-- Records for the exercise follows --

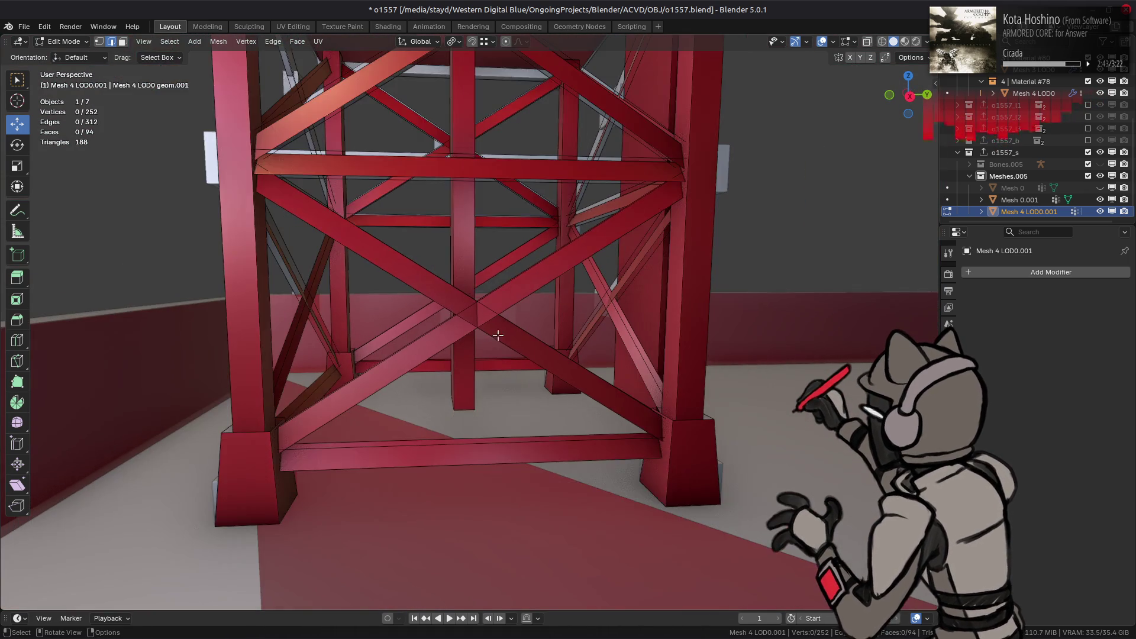
mouse_move(467, 209)
middle_mouse_down()
mouse_move(532, 213)
mouse_move(490, 299)
mouse_move(462, 229)
mouse_move(485, 195)
mouse_move(464, 241)
mouse_move(288, 235)
mouse_move(553, 284)
mouse_move(654, 325)
mouse_move(506, 305)
middle_mouse_up()
scroll(469, 213, "down", 2)
scroll(288, 235, "down", 3)
scroll(505, 304, "up", 4)
left_click(852, 42)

-- Records for the exercise concluded --

▸ **What to produce**
All of the entries above need to be repeated exactly, minus the pictures.

▸ **Result for this exercise**
mouse_move(467, 209)
middle_mouse_down()
mouse_move(532, 213)
mouse_move(490, 299)
mouse_move(462, 229)
mouse_move(485, 195)
mouse_move(464, 241)
mouse_move(288, 235)
mouse_move(553, 284)
mouse_move(654, 325)
mouse_move(506, 305)
middle_mouse_up()
scroll(469, 213, "down", 2)
scroll(288, 235, "down", 3)
scroll(505, 304, "up", 4)
left_click(852, 42)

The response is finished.